[Wittrs] Re: Syntax and Semantics in the Chinese Room Switcheroo

  • From: "SWM" <SWMirsky@xxxxxxx>
  • To: wittrsamr@xxxxxxxxxxxxx
  • Date: Mon, 15 Mar 2010 02:01:00 -0000

--- In Wittrs@xxxxxxxxxxxxxxx, Joseph Polanik <jPolanik@...> wrote:
>
> iro3isdx wrote:

<snip>

>
>  >Actually, no, the Systems Reply does not change the subject at all.
>
> I disagree.
>
> during the course of the discussion, the systems reply changes the
> subject by changing the meaning of 'understanding'.
>

Yes, Joe is right about the meaning. It does change the meaning of 
"understanding" because understanding is inadequately conceived initially and 
this whole debate is about what it really takes to constitute it, to have it.

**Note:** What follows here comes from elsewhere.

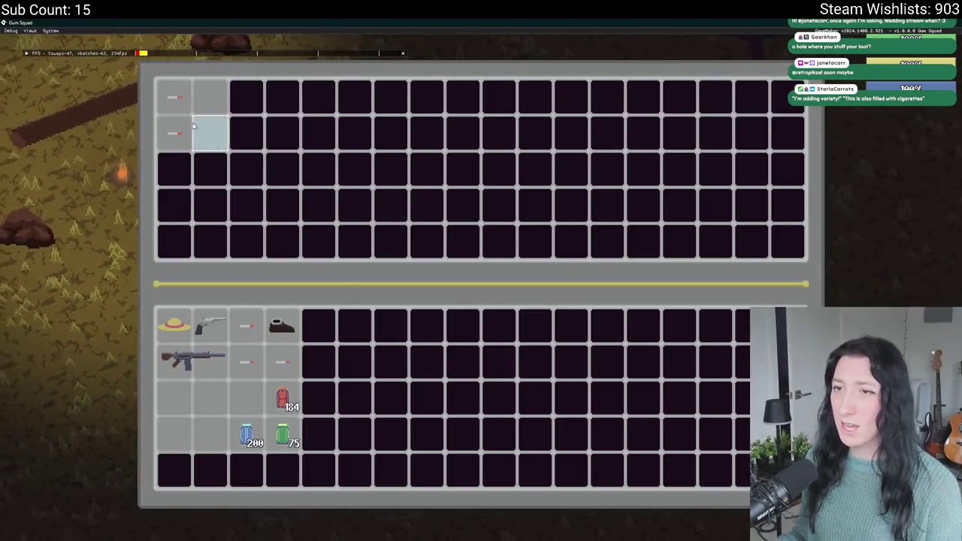
key("Tab")
key("d")
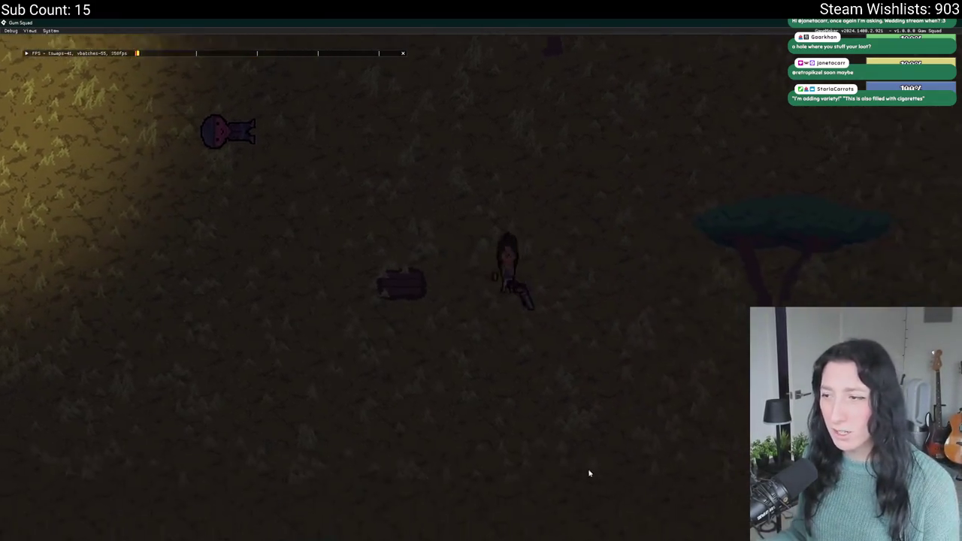
key("Escape")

> the understanding that Searle refuses to attribute whether to the man or
> to the room as a whole is different from the understanding that Dennett
> and others are willing to attribute to the system as a whole.
>

But Neil is right that it does not change the subject. The issue is what would 
it take for a mechanism like the CR to understand like we do?

> to Searle, understanding is a qualitative aspect of experience, a quale.
>
> to Dennett, understanding is just complex functionality without qualia.
>
> Joe

But not without experience or a sense of selfness. Dennett argues that we don't 
need to posit an additional entity called a quale to explain the occurrence of 
experience in all its aspects. What is going on, says Dennett, is just a kind 
of physical process, a process-based system (many such processes running 
together and interactively). The occurrence of sensations, of feelings, of a 
sense of being a self are all just outcomes of the way this complex system of 
many processes comes together. As parts of the system break down, turn off, 
fall away, we lose parts of what it means to be a conscious entity and this is 
well documented in the literature of neurological research.

Searle's notion hinges on the refusal or inability to shake the idea of 
consciousness as it presents to the conscious self, what Searle calls the 
first-person ontology of consciousness. Dennett's notion is that this notion is 
illusion, a function of other kinds of events in brains that are not, 
themselves, of this type.

The reason Neil is right that the system reply does not "change the subject" is 
because the subject IS just WHAT is understanding? What do we mean by 
consciousness? How should it be conceived? How can we account for it? Searle's 
CRA depends on a particular idea of consciousness and Dennett's on another. 
What remains is to determine if Dennett's is wrong (can't fully account for 
everything we mean by "consciousness") since I believe we have already seen 
that Searle's logical argument collapses (since it assumes the understanding of 
consciousness it purports to logically demonstrate).

The system reply, in describing consciousness (includes understanding, of 
course) in terms of a process-based system redescribes what we mean by 
consciousness (and understanding) in ourselves. But if that redescription is 
the right one, then Searle's CRA is clearly mistaken.